§ Task details
Look through the records below and collect all lines that hold the string "region".

[Saved entries]
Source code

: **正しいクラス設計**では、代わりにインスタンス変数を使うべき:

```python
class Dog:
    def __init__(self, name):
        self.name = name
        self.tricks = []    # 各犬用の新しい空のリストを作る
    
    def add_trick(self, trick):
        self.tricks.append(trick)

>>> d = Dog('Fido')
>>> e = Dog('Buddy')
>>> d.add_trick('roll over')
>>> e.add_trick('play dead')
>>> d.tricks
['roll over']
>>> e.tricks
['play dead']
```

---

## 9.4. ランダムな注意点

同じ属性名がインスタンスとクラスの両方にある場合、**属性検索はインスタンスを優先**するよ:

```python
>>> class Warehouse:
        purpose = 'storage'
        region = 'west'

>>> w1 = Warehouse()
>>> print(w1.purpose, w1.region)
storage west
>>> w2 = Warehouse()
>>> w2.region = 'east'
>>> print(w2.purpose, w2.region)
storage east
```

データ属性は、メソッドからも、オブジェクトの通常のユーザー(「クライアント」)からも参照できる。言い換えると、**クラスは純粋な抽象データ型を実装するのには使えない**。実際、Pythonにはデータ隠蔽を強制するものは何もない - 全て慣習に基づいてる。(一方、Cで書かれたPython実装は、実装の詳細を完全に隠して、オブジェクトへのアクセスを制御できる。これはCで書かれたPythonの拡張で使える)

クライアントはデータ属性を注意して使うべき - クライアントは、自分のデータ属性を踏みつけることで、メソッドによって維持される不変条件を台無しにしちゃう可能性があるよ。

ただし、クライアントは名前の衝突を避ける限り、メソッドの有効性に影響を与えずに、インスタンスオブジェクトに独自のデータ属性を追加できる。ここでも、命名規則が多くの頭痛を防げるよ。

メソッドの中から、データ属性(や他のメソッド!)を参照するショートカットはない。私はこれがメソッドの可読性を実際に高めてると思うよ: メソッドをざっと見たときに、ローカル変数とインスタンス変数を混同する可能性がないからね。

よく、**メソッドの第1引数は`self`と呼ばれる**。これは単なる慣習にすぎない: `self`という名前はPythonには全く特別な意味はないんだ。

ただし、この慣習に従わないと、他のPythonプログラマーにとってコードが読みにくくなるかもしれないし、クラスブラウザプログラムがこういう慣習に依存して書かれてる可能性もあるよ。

§ Result
        region = 'west'
>>> print(w1.purpose, w1.region)
>>> w2.region = 'east'
>>> print(w2.purpose, w2.region)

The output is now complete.